No image is to be carried over; reproduce the rest of the listing word for word.
Material provided below:
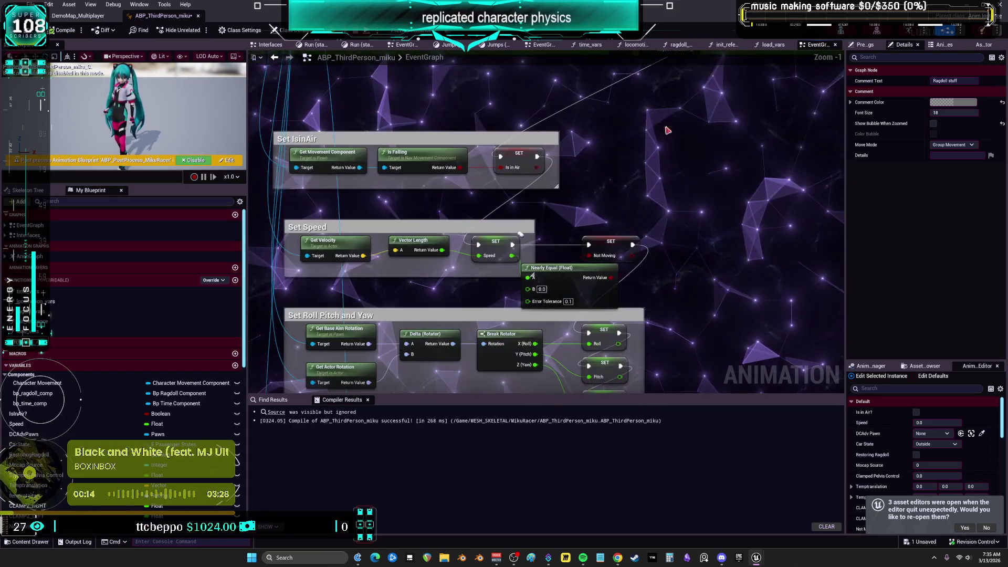
pyautogui.click(516, 153)
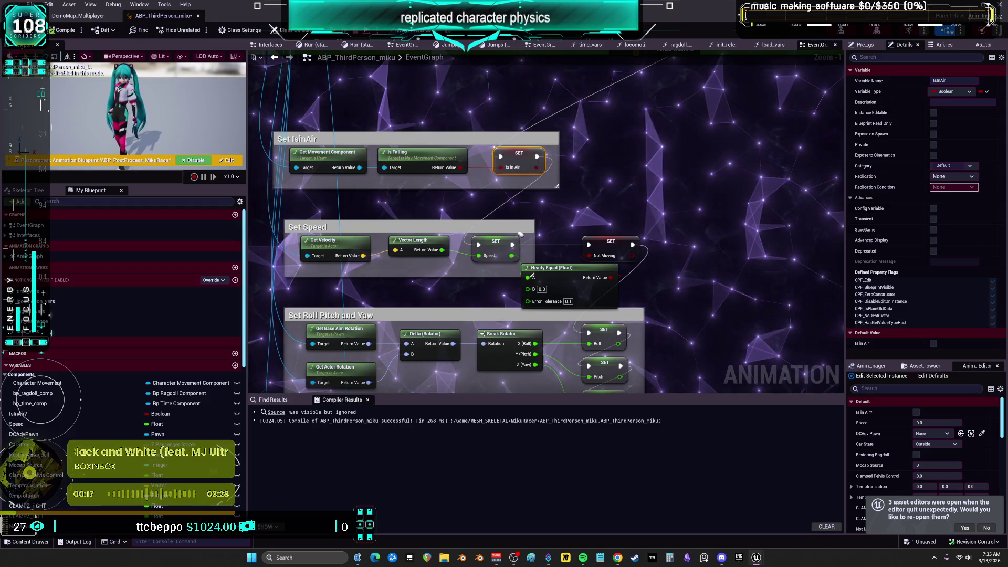
pyautogui.moveTo(525, 312); pyautogui.dragTo(562, 179)
pyautogui.click(536, 115)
End of Material provided.
# Written answer
pyautogui.click(516, 153)
pyautogui.moveTo(525, 312); pyautogui.dragTo(562, 179)
pyautogui.click(536, 115)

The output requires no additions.